Justices at the North Carolina Supreme Court are considering if Darryl Howard should be released while the state Appeals Court is considering if he should be granted a new trial at all.

Howard, 52, wants to be freed on bail before a possible retrial 20 years after a double murder conviction marked by misconduct from Durham police and the prosecutor disbarred over the Duke lacrosse case.

Superior Court Judge Orlando Hudson ruled last year that there was no physical evidence connecting Howard to the 1991 murders of a woman and her 13-year-old daughter - and overturned the conviction.

Howard was sentenced to 80 years in prison for allegedly strangling 29-year-old Doris Washington and her daughter, 13-year-old Nishonda, then burning their apartment. Both showed evidence of rape, but at Howard's trial, former Durham prosecutor Mike Nifong and a police detective told jurors there was no evidence of sexual assault.

New DNA tests implicate another suspect.

But before the Appeals Court Wednesday, a Durham assistant district attorney told judges that the prosecution should have been allowed to present evidence to Hudson before the conviction was overturned. She also said there was still other strong evidence against Howard, and he should not be granted a new trial.

"The defendant was overheard telling his brother ... that he had to set the apartment on fire to hide the evidence. He was also overheard telling his brother and another man that he had to get rid of Doris," said Mary Carla Babb.

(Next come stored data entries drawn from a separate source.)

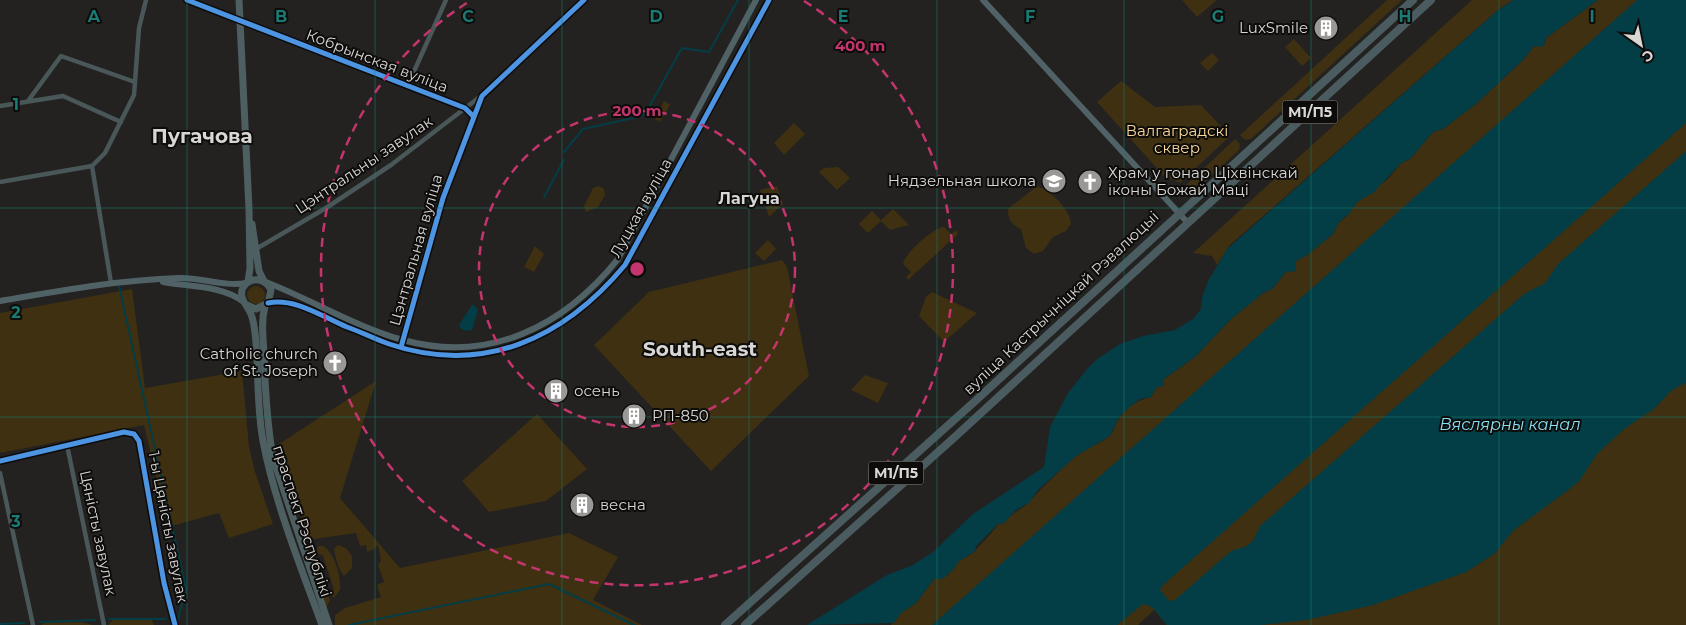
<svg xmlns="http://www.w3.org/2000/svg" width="1686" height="625" font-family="Montserrat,sans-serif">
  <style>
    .green { fill: #3e3011 }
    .water { fill: #033d46 }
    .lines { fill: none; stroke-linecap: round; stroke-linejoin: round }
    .stream { stroke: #033d46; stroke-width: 2 }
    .street { stroke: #495759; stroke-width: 4.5 }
    .secondary { stroke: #506266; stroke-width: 6 }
    .primary { stroke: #4e5f62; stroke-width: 7 }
    .highway { stroke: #4a5c5f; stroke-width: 8 }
    .cycleway-casing { stroke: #0d0c0b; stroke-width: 8 }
    .cycleway { stroke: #4d94e3; stroke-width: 5 }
    .grid { fill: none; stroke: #197b73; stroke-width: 1; stroke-opacity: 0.55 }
    .ring { fill: none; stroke: #c5356d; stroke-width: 2.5; stroke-dasharray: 9 6 }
    .labels { text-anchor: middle; stroke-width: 4; stroke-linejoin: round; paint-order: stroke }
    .shield { fill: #0d0c0b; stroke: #9b9a98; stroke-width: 1 }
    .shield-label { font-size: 14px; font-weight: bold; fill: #d8d7d5 }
    .poi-label { font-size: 15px; fill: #d8d7d5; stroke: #0d0c0b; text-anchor: start }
    .street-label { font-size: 15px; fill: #d8d7d5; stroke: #0d0c0b }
    .park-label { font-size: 15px; fill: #f9d999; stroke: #0d0c0b }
    .neighbourhood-label { font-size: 16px; font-weight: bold; fill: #d8d7d5; stroke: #0d0c0b }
    .water-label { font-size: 16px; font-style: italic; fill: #88e1f4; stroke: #0d0c0b }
    .district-label { font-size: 20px; font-weight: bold; fill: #d8d7d5; stroke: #0d0c0b }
    .grid-label { font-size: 16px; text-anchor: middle; font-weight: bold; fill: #197b73; stroke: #0d0c0b; stroke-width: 4; stroke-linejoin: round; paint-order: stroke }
    .centre { fill: #c5356d; stroke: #0d0c0b; stroke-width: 2.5 }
    .ring-label { font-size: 15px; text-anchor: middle; font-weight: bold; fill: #c5356d; stroke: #0d0c0b; stroke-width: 4; stroke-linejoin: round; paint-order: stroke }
  </style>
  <rect width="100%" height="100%" fill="#232221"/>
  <path class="green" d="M 1182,0 L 1217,0 L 1197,17 Z
    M 1387,0 L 1402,0 L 1251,139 L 1245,140 L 1240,135 Z
    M 1472,0 L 1513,0 L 1497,11 L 1230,245 L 1217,265 L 1212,256 L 1193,253 Z
    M 1598,0 L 1686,0 L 1686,625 L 1167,625 L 1154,610 L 1138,625 L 891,625 L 901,613 L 916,603 L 934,579 C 950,579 949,571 958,562 C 963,558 970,556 975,551 C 982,543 992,534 998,524 L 1004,523 C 1010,513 1022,510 1030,501 C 1044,486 1059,470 1076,456 C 1086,448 1100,444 1109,436 C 1114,432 1114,425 1118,420 C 1125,407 1138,400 1151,397 L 1156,388 L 1164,385 L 1164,379 L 1195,357 L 1231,319 L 1263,293 L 1272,289 L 1286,272 L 1296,271 L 1296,261 L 1307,255 L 1333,234 L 1337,224 L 1347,216 L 1357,202 L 1388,179 L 1401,163 L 1410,159 L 1433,132 L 1443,129 L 1477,103 L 1524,59 L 1534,46 L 1544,45 L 1546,38 Z
    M 1294,39 L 1311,58 L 1302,66 L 1285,47 Z
    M 1212,53 L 1219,60 L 1208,71 L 1200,63 Z
    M 1121,81 L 1155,107 L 1201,105 L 1230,136 L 1180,183 L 1164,176 L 1097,102 Z
    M 664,101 L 670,105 L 660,122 L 655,119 Z
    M 794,123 L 805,134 L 784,155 L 774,143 Z
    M 1235,139 L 1240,144 L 1239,150 L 1190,196 L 1185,189 L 1186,185 Z
    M 838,167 L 850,178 L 837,190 L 819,172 L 824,168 Z
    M 599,186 L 604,189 L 605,195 L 598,207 L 586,212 L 584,206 L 593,188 Z
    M 777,186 L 783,204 L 769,217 L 760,190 Z
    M 1037,186 C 1050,190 1071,210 1071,224 L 1066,231 L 1053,237 L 1043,251 L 1034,254 L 1026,248 L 1021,229 C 1011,224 1008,220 1008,209 Z
    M 893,209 L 909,225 L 890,230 L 881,221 L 868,233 L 859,224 L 872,211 L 881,220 Z
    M 944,227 L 951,234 L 956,230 L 958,234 L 908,280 L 906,277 L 911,272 L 903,264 C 904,254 934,227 944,227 Z
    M 768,240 L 776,249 L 764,261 L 755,253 Z
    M 535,246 L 544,254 L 534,272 L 524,267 Z
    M 782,260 L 787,267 L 809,376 L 711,471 L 594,345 L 649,292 Z
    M247 295a9 9 0 1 1 18 0a9 9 0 1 1-18 0Z
    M 132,289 L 145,388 L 242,371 L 249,447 L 255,472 L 273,524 L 229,538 L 219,513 L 168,527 L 144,425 L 0,453 L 0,313 Z
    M 932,292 L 977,313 L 944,342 L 919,316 L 926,297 Z
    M 865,375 L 888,383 L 878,403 L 851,390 Z
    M 376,381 L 340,498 L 400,568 L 569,533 L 618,557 L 593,600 L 642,625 L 335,625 L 335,615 L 345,608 L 381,597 L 377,585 L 384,582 L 378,565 L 381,561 L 378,545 L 373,550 L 367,552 L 366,545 L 360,546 L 356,533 L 308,540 L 279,444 Z
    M 537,414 L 587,469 L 546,501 L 489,512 L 462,481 Z
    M 338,545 L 346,548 L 352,556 L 352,568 L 344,576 C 339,571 335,557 334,549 Z
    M 318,546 L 323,546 C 335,553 341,576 340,590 L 334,598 L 330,594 L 334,590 L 323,556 L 316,552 Z
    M 307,547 L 314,554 L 330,600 L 326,608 L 305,549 Z
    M 113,620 L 152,620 L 154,625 L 108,625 Z
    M 81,622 L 93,625 L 41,625 L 45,623 Z"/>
  <path class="water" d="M 1513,0 L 1598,0 L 1546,38 L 1543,47 L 1534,46 L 1524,59 L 1477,103 L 1443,129 L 1433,132 L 1410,159 L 1401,163 L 1373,193 L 1357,202 L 1349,214 L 1339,222 L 1333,234 L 1307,255 L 1296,261 L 1296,271 L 1286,272 L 1272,289 L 1263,293 L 1231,319 L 1195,357 L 1164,379 L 1164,385 L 1156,388 L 1151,397 L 1140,399 L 1132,405 L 1119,417 L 1110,436 L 1076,456 L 1038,490 L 1029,503 L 1016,510 L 1004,523 L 998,524 L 977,545 L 974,552 L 958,562 L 954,569 L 942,579 L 934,579 L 916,603 L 901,613 L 894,623 L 807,625 L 887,575 L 913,565 L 933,552 L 973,514 L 1044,467 L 1050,427 L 1068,393 L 1087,369 L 1097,359 L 1120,344 L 1143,336 L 1175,330 L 1193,319 L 1201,309 L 1202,298 L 1208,281 L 1227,249 L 1497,11 Z
    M 1637,0 L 1686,0 L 1686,123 L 1162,586 L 1160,590 L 1169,601 L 1175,600 L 1231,551 L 1245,547 L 1253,541 L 1260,526 L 1524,294 L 1545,283 L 1558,264 L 1686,151 L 1686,383 L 1672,390 L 1654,409 L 1624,429 L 1597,454 L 1580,480 L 1571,488 L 1514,530 L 1494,554 L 1466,572 L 1373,605 L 1306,620 L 1260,625 L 1167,625 L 1152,607 L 1143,604 L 1117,625 L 932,625 Z
    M 472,305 L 474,305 L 478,310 L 472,330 L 466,331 L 460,328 L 459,325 Z"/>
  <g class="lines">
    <path class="stream" d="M 564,152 L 583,129 L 638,117 L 645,114 L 682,48 L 709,52 L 738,0
      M 544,197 L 564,160
      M 119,286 L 186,589 L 178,619
      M 109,619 L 166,619
      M 40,622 L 95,620
      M 0,624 L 24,623
      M 349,625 L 549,584 L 634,625"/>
    <path class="street" d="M 187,0 L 465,108 L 473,116
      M 407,87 L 446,0
      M 28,101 L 61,56 L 135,82
      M 0,106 L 63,96 L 121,122
      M 0,182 L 92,166
      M 256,249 L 326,208 L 391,165 L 481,96
      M 111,283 L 92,166 L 105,153 L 134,95 L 139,28 L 146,0
      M 402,341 L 443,198 L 482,96 L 584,0
      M 67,445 L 104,625
      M 0,461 L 124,432 L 134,434 L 139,441 L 164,583 L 175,625
      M 0,473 L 33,625"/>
    <path class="secondary" d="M 983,0 L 1188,223
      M 163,282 C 190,287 221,285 244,302
      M 266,282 C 312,300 356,327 403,340 C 490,364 564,326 618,259 L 756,0
      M 0,301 C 59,291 118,280 178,278 C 201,277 224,287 246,283
      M 268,303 C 294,297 323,317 347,327 C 361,332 375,339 389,344 C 484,376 564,338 625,265 L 769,0"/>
    <path class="primary" d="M 239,0 L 249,209 L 250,268 L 248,282
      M 252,224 L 259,271 L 264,281
      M 247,305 L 256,309 L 268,303 L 271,290 C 263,271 235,281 243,300 C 246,306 250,310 252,317 C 256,330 256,344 257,358 C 258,385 258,414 263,441 C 274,500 301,568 322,625
      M 265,306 C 261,321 263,337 264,353 C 265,388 267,423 273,458 L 329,625"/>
    <path class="highway" d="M 725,625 L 973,403 L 1413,0
      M 745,625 L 957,435 L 1431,0"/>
    <defs>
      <path id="cycleway" d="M 187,0 L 465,108 L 473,116
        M 268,303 C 294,297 323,317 347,327 C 361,332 375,339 389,344 C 484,376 564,338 625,265 L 769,0
        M 401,347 L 443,198 L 482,96 L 584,0
        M 0,461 L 124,432 L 134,434 L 139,441 L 164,583 L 175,625"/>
    </defs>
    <use href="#cycleway" class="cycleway-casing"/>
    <use href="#cycleway" class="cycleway"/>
  </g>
  <path class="grid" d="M 187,0 L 187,625M 375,0 L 375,625M 562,0 L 562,625M 749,0 L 749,625M 937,0 L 937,625M 1124,0 L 1124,625M 1311,0 L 1311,625M 1499,0 L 1499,625M 0,208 L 1686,208M 0,417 L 1686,417"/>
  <g class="ring">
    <circle cx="637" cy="269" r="158"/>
    <path d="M804 1A316 316 0 1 1 470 1"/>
  </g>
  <defs>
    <symbol id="building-disc" viewBox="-11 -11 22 22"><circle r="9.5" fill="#999896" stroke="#0d0c0b"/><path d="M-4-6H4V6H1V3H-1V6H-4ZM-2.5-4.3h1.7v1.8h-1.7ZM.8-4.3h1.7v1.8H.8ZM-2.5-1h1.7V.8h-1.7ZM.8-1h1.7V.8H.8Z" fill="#fff"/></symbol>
    <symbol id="school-disc" viewBox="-11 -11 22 22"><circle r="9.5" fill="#999896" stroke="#0d0c0b"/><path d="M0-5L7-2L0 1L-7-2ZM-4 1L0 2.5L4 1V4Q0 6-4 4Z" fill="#fff"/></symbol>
    <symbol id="church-disc" viewBox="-11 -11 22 22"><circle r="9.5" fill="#999896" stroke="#0d0c0b"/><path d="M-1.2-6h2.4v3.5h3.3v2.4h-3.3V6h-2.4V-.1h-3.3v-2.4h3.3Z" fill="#fff"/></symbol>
  </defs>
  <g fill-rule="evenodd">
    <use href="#building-disc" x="1312" y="14" width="28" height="28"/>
    <use href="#school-disc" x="1040" y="167" width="28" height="28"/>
    <use href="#church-disc" x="1076" y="168" width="28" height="28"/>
    <use href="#church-disc" x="321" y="349" width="28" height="28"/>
    <use href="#building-disc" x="542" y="377" width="28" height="28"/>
    <use href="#building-disc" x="620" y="402" width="28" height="28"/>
    <use href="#building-disc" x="568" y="491" width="28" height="28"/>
  </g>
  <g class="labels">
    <g class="shield">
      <rect x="1282.5" y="100.5" width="55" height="23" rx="4"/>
      <rect x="868.5" y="461.5" width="55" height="23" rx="4"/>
    </g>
    <g class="shield-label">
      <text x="1310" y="117">М1/П5</text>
      <text x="896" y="478">М1/П5</text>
    </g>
    <g class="poi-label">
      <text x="1308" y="33" text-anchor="end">LuxSmile</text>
      <text x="1108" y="178">Храм у гонар Ціхвінскай<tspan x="1108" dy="17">іконы Божай Маці</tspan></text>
      <text x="1036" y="186" text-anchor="end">Нядзельная школа</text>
      <text x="318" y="359" text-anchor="end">Catholic church<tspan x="318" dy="17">of St. Joseph</tspan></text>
      <text x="574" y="396">осень</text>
      <text x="652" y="421">РП-850</text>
      <text x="600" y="510">весна</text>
    </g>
    <g class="street-label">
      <text transform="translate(377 61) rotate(21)" y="5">Кобрынская вуліца</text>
      <text transform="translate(364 165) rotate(-34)" y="5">Цэнтральны завулак</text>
      <text transform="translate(641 208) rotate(-61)" y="5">Луцкая вуліца</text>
      <text transform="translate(416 250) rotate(-74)" y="5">Цэнтральная вуліца</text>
      <text transform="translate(1061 303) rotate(-43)" y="5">вуліца Кастрычніцкай Рэвалюцыі</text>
      <text transform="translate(302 521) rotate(72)" y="5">праспект Рэспублікі</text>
      <text transform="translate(168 527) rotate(79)" y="5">1-ы Цяністы завулак</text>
      <text transform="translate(98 533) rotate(78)" y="5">Цяністы завулак</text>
    </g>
    <g class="park-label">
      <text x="1177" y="136">Валгаградскі<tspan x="1177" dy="17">сквер</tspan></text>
    </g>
    <g class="neighbourhood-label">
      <text x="749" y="204">Лагуна</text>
    </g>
    <g class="water-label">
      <text x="1510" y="430">Вяслярны канал</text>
    </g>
    <g class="district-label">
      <text x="202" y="143">Пугачова</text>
      <text x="700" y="356">South-east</text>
    </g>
  </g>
  <g class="grid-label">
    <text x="94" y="22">A</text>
    <text x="281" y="22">B</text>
    <text x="468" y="22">C</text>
    <text x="656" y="22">D</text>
    <text x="843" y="22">E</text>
    <text x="1030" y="22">F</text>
    <text x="1218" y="22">G</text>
    <text x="1405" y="22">H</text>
    <text x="1592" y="22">I</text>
    <text x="16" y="110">1</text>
    <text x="16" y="318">2</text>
    <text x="16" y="527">3</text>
  </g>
  <circle cx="637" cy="269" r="8" class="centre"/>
  <g class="ring-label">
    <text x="860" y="51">400 m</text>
    <text x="637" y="116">200 m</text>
  </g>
  <g transform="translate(1641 45) rotate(147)" stroke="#0d0c0b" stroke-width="4" paint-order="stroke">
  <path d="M0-4L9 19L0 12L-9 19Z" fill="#d8d7d5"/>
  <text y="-8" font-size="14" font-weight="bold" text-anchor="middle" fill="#d8d7d5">С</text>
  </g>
</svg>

But a defense attorney told the judges that essential testimony in the case has been recanted along with the new DNA evidence that points to another killer.

"We have DNA evidence left shortly before the victim dies from a beating that connects someone else to her murder," said Jim Cooney.

One of the justices noted that all the issues brought up by the state could also be brought up by the state at a retrial, but it's not clear if that is a forecast of the judge's decision - and even if it is, the two other judges still hold the majority vote.